=== Exercise details ===
Rewrite the items below, renaming "Source code" as "Raw text" wherever it occurs and leaving every other character unchanged.

(Beginning of Supplied material)

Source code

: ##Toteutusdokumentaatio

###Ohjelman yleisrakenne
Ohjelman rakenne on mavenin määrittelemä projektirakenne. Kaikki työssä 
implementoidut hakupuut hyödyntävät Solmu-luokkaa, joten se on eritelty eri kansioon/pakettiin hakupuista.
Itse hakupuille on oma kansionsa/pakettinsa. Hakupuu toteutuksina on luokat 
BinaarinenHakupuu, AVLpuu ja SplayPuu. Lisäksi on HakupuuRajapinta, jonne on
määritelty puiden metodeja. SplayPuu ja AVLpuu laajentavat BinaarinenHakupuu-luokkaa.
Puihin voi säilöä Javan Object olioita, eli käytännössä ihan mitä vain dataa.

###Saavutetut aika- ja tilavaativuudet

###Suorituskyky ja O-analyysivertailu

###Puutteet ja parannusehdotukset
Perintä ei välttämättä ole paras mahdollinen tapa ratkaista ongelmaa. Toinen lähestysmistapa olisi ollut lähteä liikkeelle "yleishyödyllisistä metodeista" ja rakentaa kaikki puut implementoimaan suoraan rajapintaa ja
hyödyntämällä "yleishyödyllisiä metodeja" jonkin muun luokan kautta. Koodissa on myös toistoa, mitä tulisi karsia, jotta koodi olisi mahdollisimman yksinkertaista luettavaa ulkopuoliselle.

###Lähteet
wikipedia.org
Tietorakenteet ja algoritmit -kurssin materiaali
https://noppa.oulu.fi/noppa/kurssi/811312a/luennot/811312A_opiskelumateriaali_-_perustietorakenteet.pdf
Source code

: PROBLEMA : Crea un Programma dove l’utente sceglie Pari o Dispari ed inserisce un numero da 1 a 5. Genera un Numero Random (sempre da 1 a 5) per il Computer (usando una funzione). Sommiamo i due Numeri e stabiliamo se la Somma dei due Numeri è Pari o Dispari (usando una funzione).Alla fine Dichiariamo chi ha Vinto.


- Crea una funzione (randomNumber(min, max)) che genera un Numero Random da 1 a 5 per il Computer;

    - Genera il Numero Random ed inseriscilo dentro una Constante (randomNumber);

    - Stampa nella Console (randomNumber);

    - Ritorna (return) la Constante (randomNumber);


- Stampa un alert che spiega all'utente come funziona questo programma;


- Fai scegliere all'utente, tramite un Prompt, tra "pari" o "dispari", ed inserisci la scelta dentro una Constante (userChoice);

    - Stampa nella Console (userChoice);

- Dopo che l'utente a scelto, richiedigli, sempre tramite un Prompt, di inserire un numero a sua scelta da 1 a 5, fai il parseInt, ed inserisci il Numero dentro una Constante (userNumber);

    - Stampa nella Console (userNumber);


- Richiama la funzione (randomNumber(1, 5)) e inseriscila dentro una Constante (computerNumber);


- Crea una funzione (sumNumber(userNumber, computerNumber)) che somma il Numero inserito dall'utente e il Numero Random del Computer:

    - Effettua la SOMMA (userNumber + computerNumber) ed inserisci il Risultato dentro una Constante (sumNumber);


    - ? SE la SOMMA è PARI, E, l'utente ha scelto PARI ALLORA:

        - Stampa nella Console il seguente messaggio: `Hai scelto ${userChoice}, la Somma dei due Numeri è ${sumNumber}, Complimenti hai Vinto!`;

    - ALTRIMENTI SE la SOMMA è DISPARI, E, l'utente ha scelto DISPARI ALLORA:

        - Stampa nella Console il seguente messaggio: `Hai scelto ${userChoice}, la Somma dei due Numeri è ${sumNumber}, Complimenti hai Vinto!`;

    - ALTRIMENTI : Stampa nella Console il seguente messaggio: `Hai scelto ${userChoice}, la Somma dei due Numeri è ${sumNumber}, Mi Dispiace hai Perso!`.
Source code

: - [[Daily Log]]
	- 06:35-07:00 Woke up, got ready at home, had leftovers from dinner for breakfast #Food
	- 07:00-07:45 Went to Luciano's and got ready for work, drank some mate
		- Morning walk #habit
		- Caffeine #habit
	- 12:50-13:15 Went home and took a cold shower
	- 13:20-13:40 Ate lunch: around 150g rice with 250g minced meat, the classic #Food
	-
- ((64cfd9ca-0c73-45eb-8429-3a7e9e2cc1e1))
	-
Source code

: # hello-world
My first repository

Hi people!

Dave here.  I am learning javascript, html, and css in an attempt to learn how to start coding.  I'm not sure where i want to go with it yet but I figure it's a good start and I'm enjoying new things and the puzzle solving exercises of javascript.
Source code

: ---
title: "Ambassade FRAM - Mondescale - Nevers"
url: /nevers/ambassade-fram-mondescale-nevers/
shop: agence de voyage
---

(End of Supplied material)

=== Result of the task ===
Raw text

: ##Toteutusdokumentaatio

###Ohjelman yleisrakenne
Ohjelman rakenne on mavenin määrittelemä projektirakenne. Kaikki työssä 
implementoidut hakupuut hyödyntävät Solmu-luokkaa, joten se on eritelty eri kansioon/pakettiin hakupuista.
Itse hakupuille on oma kansionsa/pakettinsa. Hakupuu toteutuksina on luokat 
BinaarinenHakupuu, AVLpuu ja SplayPuu. Lisäksi on HakupuuRajapinta, jonne on
määritelty puiden metodeja. SplayPuu ja AVLpuu laajentavat BinaarinenHakupuu-luokkaa.
Puihin voi säilöä Javan Object olioita, eli käytännössä ihan mitä vain dataa.

###Saavutetut aika- ja tilavaativuudet

###Suorituskyky ja O-analyysivertailu

###Puutteet ja parannusehdotukset
Perintä ei välttämättä ole paras mahdollinen tapa ratkaista ongelmaa. Toinen lähestysmistapa olisi ollut lähteä liikkeelle "yleishyödyllisistä metodeista" ja rakentaa kaikki puut implementoimaan suoraan rajapintaa ja
hyödyntämällä "yleishyödyllisiä metodeja" jonkin muun luokan kautta. Koodissa on myös toistoa, mitä tulisi karsia, jotta koodi olisi mahdollisimman yksinkertaista luettavaa ulkopuoliselle.

###Lähteet
wikipedia.org
Tietorakenteet ja algoritmit -kurssin materiaali
https://noppa.oulu.fi/noppa/kurssi/811312a/luennot/811312A_opiskelumateriaali_-_perustietorakenteet.pdf
Raw text

: PROBLEMA : Crea un Programma dove l’utente sceglie Pari o Dispari ed inserisce un numero da 1 a 5. Genera un Numero Random (sempre da 1 a 5) per il Computer (usando una funzione). Sommiamo i due Numeri e stabiliamo se la Somma dei due Numeri è Pari o Dispari (usando una funzione).Alla fine Dichiariamo chi ha Vinto.


- Crea una funzione (randomNumber(min, max)) che genera un Numero Random da 1 a 5 per il Computer;

    - Genera il Numero Random ed inseriscilo dentro una Constante (randomNumber);

    - Stampa nella Console (randomNumber);

    - Ritorna (return) la Constante (randomNumber);


- Stampa un alert che spiega all'utente come funziona questo programma;


- Fai scegliere all'utente, tramite un Prompt, tra "pari" o "dispari", ed inserisci la scelta dentro una Constante (userChoice);

    - Stampa nella Console (userChoice);

- Dopo che l'utente a scelto, richiedigli, sempre tramite un Prompt, di inserire un numero a sua scelta da 1 a 5, fai il parseInt, ed inserisci il Numero dentro una Constante (userNumber);

    - Stampa nella Console (userNumber);


- Richiama la funzione (randomNumber(1, 5)) e inseriscila dentro una Constante (computerNumber);


- Crea una funzione (sumNumber(userNumber, computerNumber)) che somma il Numero inserito dall'utente e il Numero Random del Computer:

    - Effettua la SOMMA (userNumber + computerNumber) ed inserisci il Risultato dentro una Constante (sumNumber);


    - ? SE la SOMMA è PARI, E, l'utente ha scelto PARI ALLORA:

        - Stampa nella Console il seguente messaggio: `Hai scelto ${userChoice}, la Somma dei due Numeri è ${sumNumber}, Complimenti hai Vinto!`;

    - ALTRIMENTI SE la SOMMA è DISPARI, E, l'utente ha scelto DISPARI ALLORA:

        - Stampa nella Console il seguente messaggio: `Hai scelto ${userChoice}, la Somma dei due Numeri è ${sumNumber}, Complimenti hai Vinto!`;

    - ALTRIMENTI : Stampa nella Console il seguente messaggio: `Hai scelto ${userChoice}, la Somma dei due Numeri è ${sumNumber}, Mi Dispiace hai Perso!`.
Raw text

: - [[Daily Log]]
	- 06:35-07:00 Woke up, got ready at home, had leftovers from dinner for breakfast #Food
	- 07:00-07:45 Went to Luciano's and got ready for work, drank some mate
		- Morning walk #habit
		- Caffeine #habit
	- 12:50-13:15 Went home and took a cold shower
	- 13:20-13:40 Ate lunch: around 150g rice with 250g minced meat, the classic #Food
	-
- ((64cfd9ca-0c73-45eb-8429-3a7e9e2cc1e1))
	-
Raw text

: # hello-world
My first repository

Hi people!

Dave here.  I am learning javascript, html, and css in an attempt to learn how to start coding.  I'm not sure where i want to go with it yet but I figure it's a good start and I'm enjoying new things and the puzzle solving exercises of javascript.
Raw text

: ---
title: "Ambassade FRAM - Mondescale - Nevers"
url: /nevers/ambassade-fram-mondescale-nevers/
shop: agence de voyage
---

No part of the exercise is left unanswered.